VORLIEGENDER TEXT -

* * * * * * *

Kennenlernen
An einem Freitag, nach Mitternacht, ändert ein Chat zwei Leben: Mahmoud sitzt auf einem Sofa in einer Wohnung im Istanbuler Viertel Esenler. Auf seinem Smartphone loggt er sich auf Lovoo ein, einer Dating-Plattform. In seinem Profil hat er nur ein paar Fotos hochgeladen. Er wischt und wischt über das Display. Dann sieht er eine Frau, lange blonde Haare, blaue Augen, weiche Gesichtszüge, sie lehnt in einem schwarzen T-Shirt an einer Graffiti-Wand und lächelt. Sabine heißt sie. Mahmoud gibt ihr ein Herz.
Sabine, 49 Jahre alt, aus Hamburg, wacht nur knapp 20 Kilometer entfernt, im touristischen Viertel Sultanahmet, in einem Hotelbett auf. Sie macht Ferien mit einer Freundin. Sie blickt auf ihr Smartphone und öffnet die Dating-App. 93 Männer liken sie. So viele Herzen bekommt sie in Deutschland nie. Aber in Istanbul sind Frauen wie sie begehrt. Viele Männer hoffen auf einen One-Night-Stand mit einer Touristin.
Sabine antwortet nur einem: große braune Augen, Kinnbart, kurze schwarze Haare, ernster Blick, schmale Lippen, das Hemd offen, 22 Jahre alt. Mahmoud.
"Was für ’ne Rakete", denkt Sabine. Und schreibt eine Nachricht auf Englisch:
20. Februar 2015, 4.40 Uhr: "Du bist wirklich süß, aber Du wohnst in Istanbul und ich in Hamburg. Und ich fliege heute zurück."
20. Februar 2015, 8.01 Uhr: "Oh mein Gott, Du bist auch so süß. Wann fliegst Du?"
20. Februar 2015, 23.50 Uhr: "Hi ... Ich bin schon um halb acht geflogen und wieder zu Hause. Wenn Du magst, können wir hier schreiben."

* * * * * * *

AUFGABENSTELLUNG -
1 - Beantworten Sie diese Fragen zum Text über Sabine und Mahmoud:
(a) In welchem Istanbuler Viertel sitzt Mahmoud auf dem Sofa?
(b) Wie viele Männer liken Sabine auf der Dating-App?
(c) Um welche Uhrzeit ist Sabine laut der Nachricht vom 20. Februar 2015, 23.50 Uhr, geflogen?
2 - Wie könnte der Text über Sabine und Mahmoud weitergehen? Führen Sie ihn im Anschluss an die Nachricht vom 20. Februar 2015, 23.50 Uhr, fort.

* * * * * * *

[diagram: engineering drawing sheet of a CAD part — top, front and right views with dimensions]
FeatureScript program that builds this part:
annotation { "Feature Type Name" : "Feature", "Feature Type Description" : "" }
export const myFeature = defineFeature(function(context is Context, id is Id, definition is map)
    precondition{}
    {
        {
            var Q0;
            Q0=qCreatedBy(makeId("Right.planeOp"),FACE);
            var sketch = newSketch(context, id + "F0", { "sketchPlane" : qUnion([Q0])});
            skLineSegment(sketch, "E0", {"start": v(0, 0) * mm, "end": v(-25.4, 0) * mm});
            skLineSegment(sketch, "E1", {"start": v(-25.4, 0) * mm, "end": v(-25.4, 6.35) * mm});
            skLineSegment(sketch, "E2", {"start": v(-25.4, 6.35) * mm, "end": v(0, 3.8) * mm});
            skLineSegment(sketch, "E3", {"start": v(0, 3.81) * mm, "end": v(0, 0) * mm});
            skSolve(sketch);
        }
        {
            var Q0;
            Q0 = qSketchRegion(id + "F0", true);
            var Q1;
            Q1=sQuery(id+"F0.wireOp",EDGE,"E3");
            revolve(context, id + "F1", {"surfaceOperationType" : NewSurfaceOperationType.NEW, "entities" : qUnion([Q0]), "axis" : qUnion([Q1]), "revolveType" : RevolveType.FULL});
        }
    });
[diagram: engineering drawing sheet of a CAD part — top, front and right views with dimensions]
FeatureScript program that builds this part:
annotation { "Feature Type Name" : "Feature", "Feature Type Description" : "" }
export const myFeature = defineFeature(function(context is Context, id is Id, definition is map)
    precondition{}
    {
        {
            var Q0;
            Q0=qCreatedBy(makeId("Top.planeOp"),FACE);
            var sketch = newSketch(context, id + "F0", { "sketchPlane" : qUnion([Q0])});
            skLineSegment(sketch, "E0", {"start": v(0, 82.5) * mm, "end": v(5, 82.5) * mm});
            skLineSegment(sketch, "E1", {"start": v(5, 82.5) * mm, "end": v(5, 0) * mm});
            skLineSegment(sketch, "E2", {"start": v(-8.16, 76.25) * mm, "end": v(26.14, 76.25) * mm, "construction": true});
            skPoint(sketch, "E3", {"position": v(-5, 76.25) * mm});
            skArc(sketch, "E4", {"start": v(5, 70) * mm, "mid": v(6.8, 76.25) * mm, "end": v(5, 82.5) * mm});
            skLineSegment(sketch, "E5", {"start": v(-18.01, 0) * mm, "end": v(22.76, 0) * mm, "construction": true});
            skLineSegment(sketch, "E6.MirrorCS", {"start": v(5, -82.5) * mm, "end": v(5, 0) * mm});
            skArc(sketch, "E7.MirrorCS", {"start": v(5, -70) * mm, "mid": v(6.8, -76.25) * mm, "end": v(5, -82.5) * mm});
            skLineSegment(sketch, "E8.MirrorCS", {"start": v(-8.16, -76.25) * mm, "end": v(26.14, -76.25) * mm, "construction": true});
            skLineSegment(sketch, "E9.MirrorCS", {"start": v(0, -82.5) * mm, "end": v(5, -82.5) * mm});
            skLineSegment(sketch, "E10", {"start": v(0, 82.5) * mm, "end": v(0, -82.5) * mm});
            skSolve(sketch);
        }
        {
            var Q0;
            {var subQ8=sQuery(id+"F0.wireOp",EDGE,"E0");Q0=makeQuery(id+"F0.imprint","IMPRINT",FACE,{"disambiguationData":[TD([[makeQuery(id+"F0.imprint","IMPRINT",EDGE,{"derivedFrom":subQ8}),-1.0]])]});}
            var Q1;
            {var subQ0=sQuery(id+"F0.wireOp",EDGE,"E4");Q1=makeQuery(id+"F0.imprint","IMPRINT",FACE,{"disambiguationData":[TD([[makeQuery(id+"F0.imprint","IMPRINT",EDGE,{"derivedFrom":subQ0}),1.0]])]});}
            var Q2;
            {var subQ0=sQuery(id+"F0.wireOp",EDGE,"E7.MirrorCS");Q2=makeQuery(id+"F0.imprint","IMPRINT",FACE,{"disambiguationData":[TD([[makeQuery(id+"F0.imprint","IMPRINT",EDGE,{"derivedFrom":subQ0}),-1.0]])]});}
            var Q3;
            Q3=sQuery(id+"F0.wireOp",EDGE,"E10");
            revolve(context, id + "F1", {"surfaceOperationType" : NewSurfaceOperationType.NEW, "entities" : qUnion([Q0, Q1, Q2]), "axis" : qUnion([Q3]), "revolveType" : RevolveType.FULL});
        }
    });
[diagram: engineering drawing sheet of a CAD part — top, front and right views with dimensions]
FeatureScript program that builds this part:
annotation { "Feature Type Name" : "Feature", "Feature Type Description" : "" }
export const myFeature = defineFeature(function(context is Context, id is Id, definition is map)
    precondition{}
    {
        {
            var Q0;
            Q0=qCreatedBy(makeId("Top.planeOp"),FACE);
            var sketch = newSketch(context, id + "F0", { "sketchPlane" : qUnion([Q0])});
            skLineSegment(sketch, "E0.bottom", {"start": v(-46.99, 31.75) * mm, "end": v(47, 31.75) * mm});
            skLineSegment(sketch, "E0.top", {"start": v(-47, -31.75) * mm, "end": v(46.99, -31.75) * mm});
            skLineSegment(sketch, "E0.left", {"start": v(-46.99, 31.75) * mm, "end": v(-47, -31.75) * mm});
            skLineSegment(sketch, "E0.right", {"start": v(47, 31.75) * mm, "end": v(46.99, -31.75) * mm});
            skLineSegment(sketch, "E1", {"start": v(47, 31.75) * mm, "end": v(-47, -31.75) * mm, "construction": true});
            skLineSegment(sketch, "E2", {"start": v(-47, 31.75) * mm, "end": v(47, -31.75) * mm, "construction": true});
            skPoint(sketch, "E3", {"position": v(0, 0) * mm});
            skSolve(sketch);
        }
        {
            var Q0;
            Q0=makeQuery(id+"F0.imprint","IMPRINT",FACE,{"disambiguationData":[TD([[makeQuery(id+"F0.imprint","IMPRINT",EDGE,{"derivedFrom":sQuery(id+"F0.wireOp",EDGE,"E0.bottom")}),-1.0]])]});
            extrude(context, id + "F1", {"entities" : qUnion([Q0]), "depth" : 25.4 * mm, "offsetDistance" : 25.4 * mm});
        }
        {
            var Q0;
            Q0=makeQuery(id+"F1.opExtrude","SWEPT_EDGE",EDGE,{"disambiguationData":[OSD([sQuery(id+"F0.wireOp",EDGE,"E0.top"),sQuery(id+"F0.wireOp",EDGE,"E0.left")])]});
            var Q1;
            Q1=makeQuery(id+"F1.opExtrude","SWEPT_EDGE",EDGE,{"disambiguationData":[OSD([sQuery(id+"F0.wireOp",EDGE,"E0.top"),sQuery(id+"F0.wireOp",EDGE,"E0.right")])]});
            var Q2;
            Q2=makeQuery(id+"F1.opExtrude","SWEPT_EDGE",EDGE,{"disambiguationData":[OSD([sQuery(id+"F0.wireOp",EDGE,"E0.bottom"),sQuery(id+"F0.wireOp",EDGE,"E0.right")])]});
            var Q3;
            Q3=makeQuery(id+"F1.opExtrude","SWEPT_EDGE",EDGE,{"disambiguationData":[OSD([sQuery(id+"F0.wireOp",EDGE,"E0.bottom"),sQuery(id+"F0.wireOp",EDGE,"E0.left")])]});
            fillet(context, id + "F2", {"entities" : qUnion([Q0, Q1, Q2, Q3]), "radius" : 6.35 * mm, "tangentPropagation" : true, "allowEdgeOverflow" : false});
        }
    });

* * * * * * *

SCHRIFTLICHE ANTWORTEN -
1 -
(a) Im Viertel Esenler.
(b) 93 Männer.
(c) Um halb acht.

2 -
So fing es an, mit Sabine und Mahmoud. Sabines Heimat ist der Deich in Leer in Ostfriesland, und Mahmoud stammt aus Damaskus, der Stadt der Jasminblüten. Als Student floh er vor dem Diktator Assad, seine Eltern, seine Geschwister, viele Freunde ließ er in Syrien zurück. Sabine glaubt an Gott, Mahmoud an Allah. Sie ist heute 52, er 25 Jahre alt.
Kann das Liebe sein? Oder ist es eine unausgesprochene Vereinbarung? Sex gegen Sicherheit? Zuneigung gegen Geld?
Zwei Jahre lang haben sich Sabine und Mahmoud für diese Geschichte in ihrem deutschen Alltag begleiten lassen. In langen Gesprächen erzählten sie, wie sie sich kennenlernten, wie sie um ihre Beziehung kämpften. Immer offener sprachen sie über ihre Gefühle und zeigten schließlich intimste Nachrichten aus ihren Smartphones.
Man sieht das jetzt häufiger: ein junger Flüchtling, eine ältere deutsche Frau. Wie ein leiser Verdacht taucht dann oft diese Frage auf: Kann das Liebe sein?
Heute, zweieinhalb Jahre nach ihrem ersten Chat in Istanbul, zweifelt Sabine manchmal. Eigentlich ist sie eine selbstbewusste, offenherzige Frau, die früher als Flugbegleiterin um die Welt flog. Jetzt sitzt sie in ihrer gemeinsamen Dreizimmerwohnung in Hamburg-Fuhlsbüttel und schluchzt, während sie alte WhatsApp-Nachrichten auf DIN A4 ausdruckt. Überall in der Wohnung stehen gerahmte Selfies von ihr und Mahmoud, die Wände sind in warmem Orange und Gelb gestrichen. Auf dem Regal leuchtet eine mit Mosaiken verzierte Lampe aus der Türkei, daneben eine Buddha-Figur aus Bali.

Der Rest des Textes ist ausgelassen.